All the Firms' Interactions with Communities
Firms increasingly recognize the potential opportunities from interacting with communities. Patagonia, a California-based company focused mainly on outdoor clothing, is a member of and major contributor to several environmental communities. Kiehl's a US cosmetic producer, supports the Heritage of Pride, a nonprofit group that organizes activities to support equality in human rights. Inspired by these observations Andrea Fosfuri and Marco Giarratana (Department of Management and Technology) jointly with Esther Roca (Universidad Carlos III de Madrid), in their paper Community-Focused Strategies (Strategic Organization, volume 9, issue 3, pages 222-239, doi: 10.1177/1476127011415248) published on), seek to understand better this phenomenon from a strategy viewpoint.
Do firm-community interactions create or enhance competitive advantage? To answer these questions Fosfuri, Giarratana, and Roca create the notion of 'Community-focused Strategies' (CFS), which are defined as the actions that a focal firm undertakes to establish connections with one or more target communities of (potential) customers. The authors elaborate a taxonomy of these strategies and then, illustrate if and how they might lead to a competitive advantage. The authors classify four types of CFS labeled as signaling, identity-enhancing, identity-creation and avoiding.

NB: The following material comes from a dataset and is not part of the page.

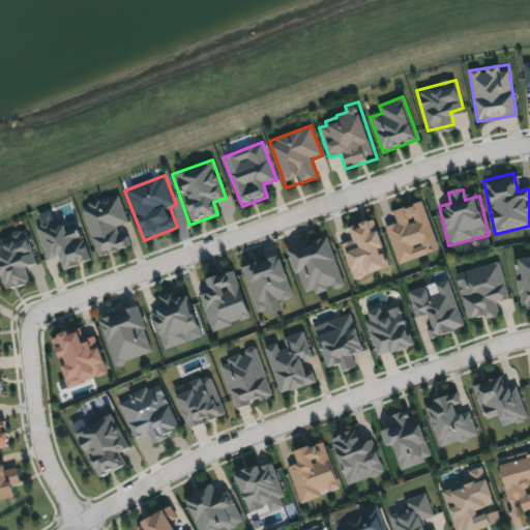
[(84,212),(99,256),(108,254),(131,244),(124,226),(128,224),(117,197),(84,212)]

Signaling CFS indicate alignment of corporate values with the ones of the target community but with a weak commitment to community values. It happens in the case of Shell Oil, which often undertakes several well-advertised initiatives that reflect the congruence between its supported values and those of target communities, even if the company does not have any control over the pre-existing identities of those communities. Signaling CFS creates reputational assets for the firm, but they are easily replicable and the firm cannot expect to gain a sizable differentiation advantage.
Identity-enhancing CFS display a much stronger commitment of the focal company with community values, manifested through meetings and social events organized by the firm. For instance, O'Neill does regularly sponsor surf contests and beach-cleaning days. Thus, the firm and the community co-create values and identity, influencing each other in this process. Through identity-enhancing CFS, the focal firm obtains relationship-based intangible assets which are difficult to imitate and that are exploited to attach symbolic meaning (and thus greater willingness to pay) to its products.
Differently, identity-creation CFS require a more active engagement of the focal firm with the target community. It is the firm that provides through a set of well-synchronized actions new modified identities to its customers becoming the focal element of the community that would stop to exist if the firm withdrew. This is, for instance, the well-known example of brand communities such as Ducati, Harley-Davidson and Piaggio.
Finally, avoiding CFS occur when the firm differentiate itself from some communities in terms of values and identity. In conclusion, this is one of the first papers that systematize the different approaches that firms have to interact with communities and investigate how these different approaches can lead to a competitive advantage. The paper highlights several managerial implications on how to choose the best fitted CFS, the key resources to control, and the potential constraints that CFS could generate.